= Erdős–Kaplansky theorem =

On the dimension of vector space duals

The Erdős–Kaplansky theorem is a theorem from linear algebra. The theorem makes a fundamental statement about the dimension of the dual spaces of infinite-dimensional vector spaces; in particular, it shows that the algebraic dual space is not isomorphic to the vector space itself. A more general formulation allows to compute the exact dimension of any function space.

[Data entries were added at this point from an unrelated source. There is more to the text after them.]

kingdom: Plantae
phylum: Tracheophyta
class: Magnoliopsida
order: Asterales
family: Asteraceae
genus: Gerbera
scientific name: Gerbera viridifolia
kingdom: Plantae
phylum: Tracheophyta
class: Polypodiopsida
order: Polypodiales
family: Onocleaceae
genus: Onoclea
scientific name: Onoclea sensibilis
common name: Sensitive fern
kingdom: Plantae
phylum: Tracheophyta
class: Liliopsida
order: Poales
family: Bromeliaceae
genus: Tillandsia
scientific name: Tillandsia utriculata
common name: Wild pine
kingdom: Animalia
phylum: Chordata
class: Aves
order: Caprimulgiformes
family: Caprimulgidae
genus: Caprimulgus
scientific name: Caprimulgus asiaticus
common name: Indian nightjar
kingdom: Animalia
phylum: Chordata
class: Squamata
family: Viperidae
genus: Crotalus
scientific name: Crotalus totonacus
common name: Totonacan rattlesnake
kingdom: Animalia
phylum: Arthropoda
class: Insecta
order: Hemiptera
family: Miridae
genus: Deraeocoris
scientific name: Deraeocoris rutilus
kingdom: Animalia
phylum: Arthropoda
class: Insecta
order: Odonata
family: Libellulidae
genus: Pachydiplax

The theorem is named after Paul Erdős and Irving Kaplansky.

== Statement ==
Let $E$ be an infinite-dimensional vector space over a field $\mathbb{K}$ and let $I$ be some basis of it. Then for the dual space $E^*$,
$\operatorname{dim}(E^*)=\operatorname{card}(\mathbb{K}^I).$
By Cantor's theorem, this cardinal is strictly larger than the dimension $\operatorname{card}(I)$ of $E$. More generally, if $I$ is an arbitrary infinite set, the dimension of the space of all functions $\mathbb{K}^I$ is given by:
$\operatorname{dim}(\mathbb{K}^I)=\operatorname{card}(\mathbb{K}^I).$
When $I$ is finite, it's a standard result that $\dim(\mathbb{K}^I) = \operatorname{card}(I)$. This gives us a full characterization of the dimension of this space.